Choosing a wedding photographer is a very personal decision and ROI should definitely be considered as a major factor in your decision making; however, when you choose a wedding photographer you must first love their work.  Your wedding photos are your souvenir of the day, your record of one of the most important days of your life – why would you settle for photographs that you don’t love?

I hope you’re not too overwhelmed by all this chit-chat about ROI, so let’s smooth things out with a real life example.  Many brides and grooms interview a handful of photographers.  After narrowing it down to your top 2 faves, these are your options:

PHOTOGRAPHER A:

  • All day coverage
  • Two photographers
  • Everything on DVD
  • You like their work and they were nice and pleasant during the consultation.
  • Price $2,500

 

PHOTOGRAPHER B:

  • All day coverage
  • One photographer
  • Everything on DVD
  • You love, love, LOVE their work and really connect with them at your consultation.
  • Price $2,500

Both packages are priced the same – an average price, if you insist on comparing it to the national average, but which vendor is the better investment for you?  If ever faced with a scenario like this, you need to ask yourself “Is the fact that I LOVE Photographer B’s work more important than the fact that photographer A has 2 shooters?  What matters more to me, quality of the work or quantity of the people?”  These are the types of questions you must ask yourself in order to determine whether or not you think a vendor offers an appropriate return of investment.

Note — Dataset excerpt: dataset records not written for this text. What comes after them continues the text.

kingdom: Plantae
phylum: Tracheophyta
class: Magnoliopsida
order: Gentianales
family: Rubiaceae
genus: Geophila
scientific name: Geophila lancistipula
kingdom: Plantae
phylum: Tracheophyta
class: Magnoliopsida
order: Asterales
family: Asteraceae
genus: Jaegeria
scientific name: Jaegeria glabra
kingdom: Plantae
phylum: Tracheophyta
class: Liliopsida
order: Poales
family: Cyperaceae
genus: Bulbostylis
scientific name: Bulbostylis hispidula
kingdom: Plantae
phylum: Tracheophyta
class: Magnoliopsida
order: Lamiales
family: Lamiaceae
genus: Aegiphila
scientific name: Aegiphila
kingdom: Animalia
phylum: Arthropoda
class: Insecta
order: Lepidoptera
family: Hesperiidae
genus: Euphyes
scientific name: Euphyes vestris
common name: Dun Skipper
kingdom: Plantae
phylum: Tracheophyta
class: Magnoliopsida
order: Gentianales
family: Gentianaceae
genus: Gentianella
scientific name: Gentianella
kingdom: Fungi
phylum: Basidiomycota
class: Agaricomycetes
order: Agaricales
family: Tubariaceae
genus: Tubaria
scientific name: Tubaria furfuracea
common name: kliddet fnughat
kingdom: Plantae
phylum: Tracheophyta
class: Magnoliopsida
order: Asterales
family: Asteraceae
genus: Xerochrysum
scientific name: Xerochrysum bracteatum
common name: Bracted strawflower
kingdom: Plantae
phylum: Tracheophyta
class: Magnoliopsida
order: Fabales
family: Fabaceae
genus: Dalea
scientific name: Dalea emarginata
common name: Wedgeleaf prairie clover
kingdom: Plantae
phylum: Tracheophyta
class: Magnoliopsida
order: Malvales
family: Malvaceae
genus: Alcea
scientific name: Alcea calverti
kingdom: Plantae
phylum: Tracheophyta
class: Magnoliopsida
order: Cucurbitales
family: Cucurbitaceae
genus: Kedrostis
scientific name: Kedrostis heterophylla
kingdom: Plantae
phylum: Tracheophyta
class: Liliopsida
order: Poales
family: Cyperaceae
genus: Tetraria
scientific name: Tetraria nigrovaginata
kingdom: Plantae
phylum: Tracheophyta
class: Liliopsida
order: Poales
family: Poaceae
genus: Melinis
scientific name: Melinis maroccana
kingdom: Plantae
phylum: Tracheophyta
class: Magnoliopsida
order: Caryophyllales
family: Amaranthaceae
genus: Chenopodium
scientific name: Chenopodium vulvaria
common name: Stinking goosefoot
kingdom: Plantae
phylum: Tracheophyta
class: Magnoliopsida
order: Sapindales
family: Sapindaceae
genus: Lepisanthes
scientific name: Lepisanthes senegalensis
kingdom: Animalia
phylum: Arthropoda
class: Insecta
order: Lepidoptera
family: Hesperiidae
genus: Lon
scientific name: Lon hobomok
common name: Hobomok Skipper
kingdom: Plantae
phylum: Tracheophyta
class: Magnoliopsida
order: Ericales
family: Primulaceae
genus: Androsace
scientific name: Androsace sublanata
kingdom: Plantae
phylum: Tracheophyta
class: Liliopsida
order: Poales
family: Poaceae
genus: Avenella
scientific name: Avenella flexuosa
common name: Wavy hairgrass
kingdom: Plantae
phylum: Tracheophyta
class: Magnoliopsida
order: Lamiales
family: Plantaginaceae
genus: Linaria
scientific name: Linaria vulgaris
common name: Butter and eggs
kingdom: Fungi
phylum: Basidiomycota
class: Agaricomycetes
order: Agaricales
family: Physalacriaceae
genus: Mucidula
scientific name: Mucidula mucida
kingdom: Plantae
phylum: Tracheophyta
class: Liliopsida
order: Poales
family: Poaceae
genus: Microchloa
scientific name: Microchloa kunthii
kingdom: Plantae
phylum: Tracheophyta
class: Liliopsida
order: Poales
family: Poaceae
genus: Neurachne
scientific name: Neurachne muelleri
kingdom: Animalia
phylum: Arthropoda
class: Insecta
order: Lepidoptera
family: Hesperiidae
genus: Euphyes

Now that you’re getting the jist of this article, let’s go over one last scenario to get those gear wheels turning in your brain:

A bride and groom start their wedding planning and have a particular photographer in mind, although they know of several whom they also like.  They take a look at prices and packages and this is what they see:

PHOTOGRAPHER A:

  • All day coverage
  • One photographer
  • Everything on DVD
  • High quality of work and the couples initial preference
  • Price $2,500

 

PHOTOGRAPHER B:

  • All day coverage
  • One photographer
  • Everything on DVD
  • Nice work but not the couples first choice as they prefer the style and work of Photographer A
  • Price $1,500

If you compare solely the cost of the packages, it would seem like photographer B offers the better “deal” since their prices are lower than what the average bride spends on photography and they are $1,000 cheaper than photographer A!  Time to use those ROI skills you’ve learned to truly assess the difference between photographer A and B and determine which photography had the best value and not just the best “deal”.  You need to ask yourself if saving $1,000 is really worth the risk of hiring a professional who wasn’t your #1 choice?  Can you reassess your budget to ensure you get the quality you deserve or are you going to make your decision strictly based on numbers?  Is saving some money now worth a lifetime of looking at photos you don’t truly love?  Can you hire photographer A for a smaller portion of the day (which will save some money but still ensure top quality for the time in which they are present)?  Determining which vendor offers the better return of investment when it’s not only style and artistry that are are deciding factors, but budget too, can be some of the most difficult decision making you will do during your wedding planning.

Every couple has a different idea of what a great value really is despite the fact that ‘value’ is a highly debatable and subjective term.  Choosing your wedding vendors, especially your wedding photographer is a very personal decision that should be made with the highest amount of consideration for quality and respect for the artistry and images created.  Whether or not the photographer you have chosen has pricing and packages that fall within the national average, the important thing to remember is that you have chosen your photographer based on the quality of their work.

Are you really willing to risk a lifetime of low quality wedding photos just to save a little bit of money today?